Asparagus is a very healthy food; in addition to folic acid, it provides plenty of potassium, fiber, thiamine, and the vitamins A, C, and B6. It’s also low in sodium, making it great for people with hypertension, or high blood pressure.
The History of Asparagus as a Food Source
Asparagus officinalis has been cultivated and enjoyed for thousands of years. According to the Michigan Asparagus Advisory Board, it was domesticated in 200 B.C. by the Macedonians. The Romans were so enamored of it that they dedicated a fleet to deliver it.
It’s thought that the British brought it to the colonies where it found a welcome home. Thomas Jefferson, in addition to being one of America’s greatest statesmen and author of the U.S. Declaration of Independence, was also an avid horticulturist and grew it in his Monticello gardens.
Why Grow it in the Garden Instead of Buying it at the Grocery Store?
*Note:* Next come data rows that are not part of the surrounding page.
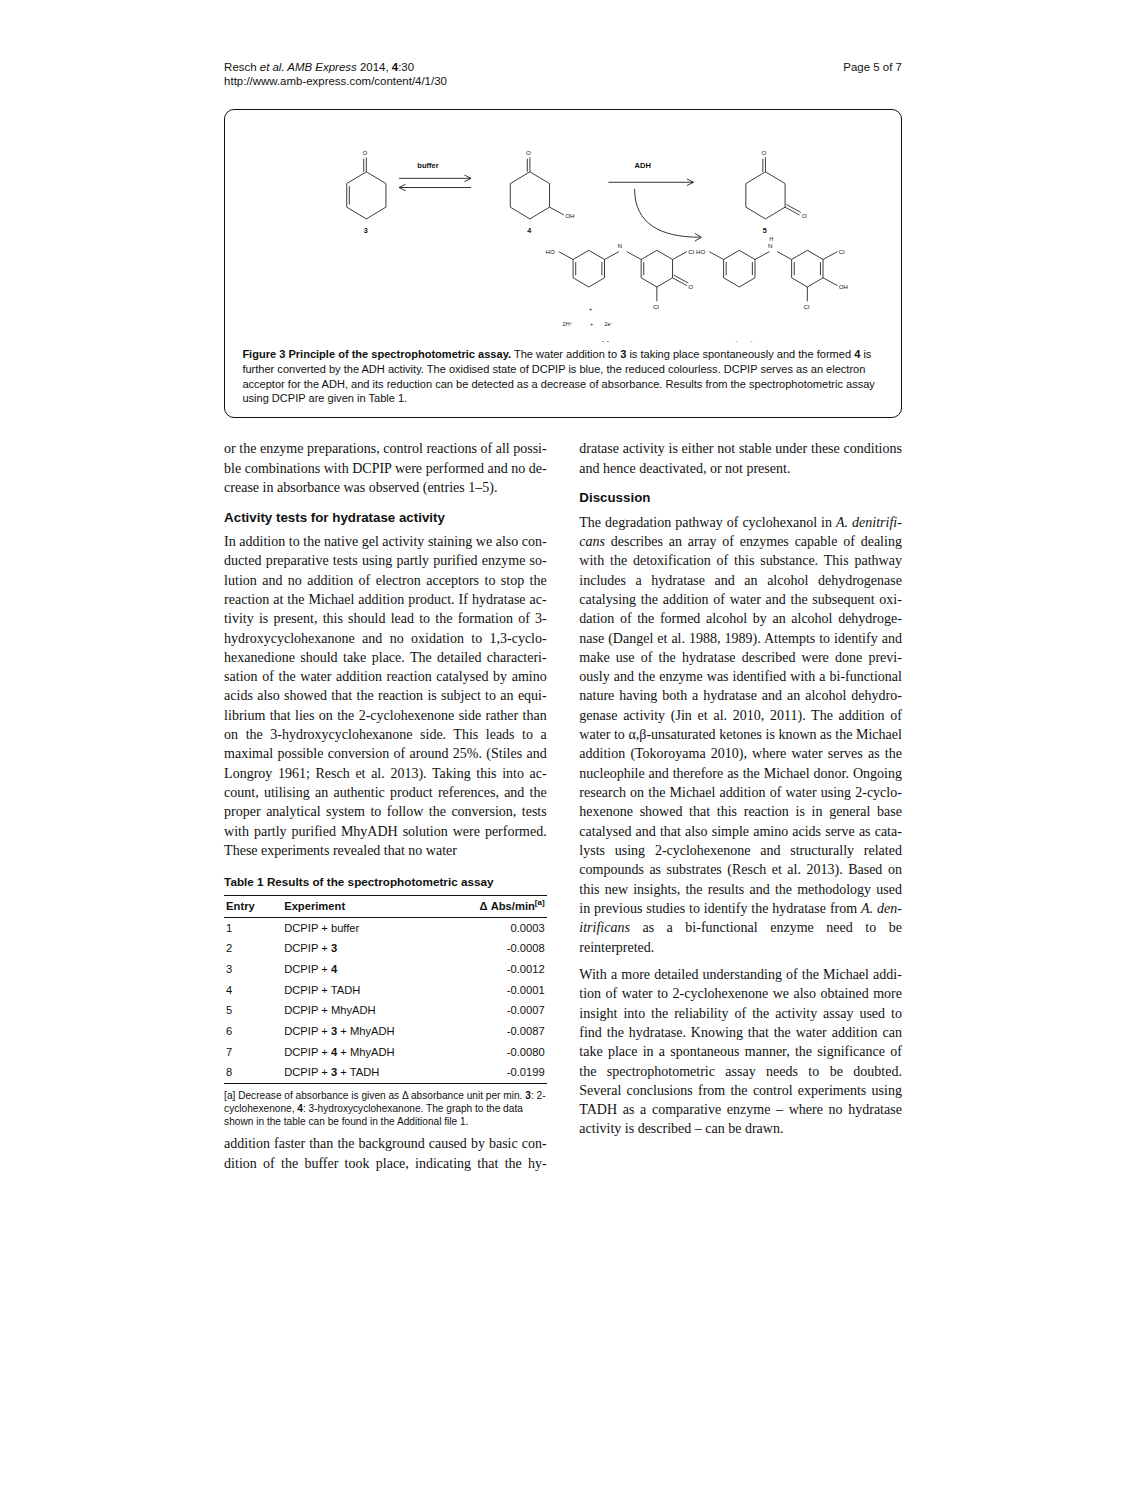Resch et al. AMB Express 2014, 4:30
http://www.amb-express.com/content/4/1/30
Page 5 of 7
O 3 buffer O OH 4 ADH O O 5 HO N Cl O Cl + 2H+ + 2e- blue HO N H Cl OH Cl colourless
Figure 3 Principle of the spectrophotometric assay. The water addition to 3 is taking place spontaneously and the formed 4 is further converted by the ADH activity. The oxidised state of DCPIP is blue, the reduced colourless. DCPIP serves as an electron acceptor for the ADH, and its reduction can be detected as a decrease of absorbance. Results from the spectrophotometric assay using DCPIP are given in Table 1.
or the enzyme preparations, control reactions of all possible combinations with DCPIP were performed and no decrease in absorbance was observed (entries 1–5).
Activity tests for hydratase activity
In addition to the native gel activity staining we also conducted preparative tests using partly purified enzyme solution and no addition of electron acceptors to stop the reaction at the Michael addition product. If hydratase activity is present, this should lead to the formation of 3-hydroxycyclohexanone and no oxidation to 1,3-cyclohexanedione should take place. The detailed characterisation of the water addition reaction catalysed by amino acids also showed that the reaction is subject to an equilibrium that lies on the 2-cyclohexenone side rather than on the 3-hydroxycyclohexanone side. This leads to a maximal possible conversion of around 25%. (Stiles and Longroy 1961; Resch et al. 2013). Taking this into account, utilising an authentic product references, and the proper analytical system to follow the conversion, tests with partly purified MhyADH solution were performed. These experiments revealed that no water
Table 1 Results of the spectrophotometric assay
| Entry | Experiment | Δ Abs/min [a] |
| --- | --- | --- |
| 1 | DCPIP + buffer | 0.0003 |
| 2 | DCPIP + 3 | -0.0008 |
| 3 | DCPIP + 4 | -0.0012 |
| 4 | DCPIP + TADH | -0.0001 |
| 5 | DCPIP + MhyADH | -0.0007 |
| 6 | DCPIP + 3 + MhyADH | -0.0087 |
| 7 | DCPIP + 4 + MhyADH | -0.0080 |
| 8 | DCPIP + 3 + TADH | -0.0199 |
[a] Decrease of absorbance is given as Δ absorbance unit per min. 3: 2-cyclohexenone, 4: 3-hydroxycyclohexanone. The graph to the data shown in the table can be found in the Additional file 1.
addition faster than the background caused by basic condition of the buffer took place, indicating that the hydratase activity is either not stable under these conditions and hence deactivated, or not present.
Discussion
The degradation pathway of cyclohexanol in A. denitrificans describes an array of enzymes capable of dealing with the detoxification of this substance. This pathway includes a hydratase and an alcohol dehydrogenase catalysing the addition of water and the subsequent oxidation of the formed alcohol by an alcohol dehydrogenase (Dangel et al. 1988, 1989). Attempts to identify and make use of the hydratase described were done previously and the enzyme was identified with a bi-functional nature having both a hydratase and an alcohol dehydrogenase activity (Jin et al. 2010, 2011). The addition of water to α,β-unsaturated ketones is known as the Michael addition (Tokoroyama 2010), where water serves as the nucleophile and therefore as the Michael donor. Ongoing research on the Michael addition of water using 2-cyclohexenone showed that this reaction is in general base catalysed and that also simple amino acids serve as catalysts using 2-cyclohexenone and structurally related compounds as substrates (Resch et al. 2013). Based on this new insights, the results and the methodology used in previous studies to identify the hydratase from A. denitrificans as a bi-functional enzyme need to be reinterpreted.
With a more detailed understanding of the Michael addition of water to 2-cyclohexenone we also obtained more insight into the reliability of the activity assay used to find the hydratase. Knowing that the water addition can take place in a spontaneous manner, the significance of the spectrophotometric assay needs to be doubted. Several conclusions from the control experiments using TADH as a comparative enzyme – where no hydratase activity is described – can be drawn.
- Economics is the primary reason for most people. With the current economic downturn, people are looking for ways to save money. This is one of the “expensive” items in the produce department. Randy Lemmon (GardenLine radio show, KTRH AM, Houston) has been mentioning this. There’s no sense growing the cheap stuff.
- Buying the crowns to plant is a one-time issue. It’s not unheard of for an asparagus patch to produce a crop for up to 15 years! Not bad for a one-time investment.
- It ensures reaping an organic food crop, if desired. The residential farmer regulates soil composition, the fertilization schedule, and garden pest control.
How to Set Up the Farm
It’s easy to plant in either a conventional or a raised bed vegetable garden. It’s a good idea to prepare the soil a good 2 weeks prior to planting to allow the soil to rest.
This plant likes sandy well-drained soil in full sun. It also prefers a high pH; the Michigan Asparagus Advisory Board recommends 7.0. Adding lime to the soil will raise the numbers. Adding in some compost is a good soil amendment.
Buy the crowns at a reputable plant nursery; they won’t be found in Home Depot’s garden center. They need to be planted in trenches 8 to 10 inches deep. There should be a minimum of 4 feet between adjacent trenches.
Harvesting an Asparagus Crop
It’s not recommended to harvest the first year. Instead, the spears that emerge will turn into attractive fern-like plants, eventually developing red “berries”.
Spears may be taken the following season by either cutting or snapping just at or below the surface. The crowns will yield spears for an average of 2 months beginning each spring. Since they can be picked at intervals ranging from each day to every 5 days, a fresh supply is ready for the table almost continuously during the season.
When harvesting is done for the season, allow the ferns and berries to grow. This process “recharges” the crowns for the next year. Finally, when all the ferns have turned brown, cut them down and spread some compost on the garden.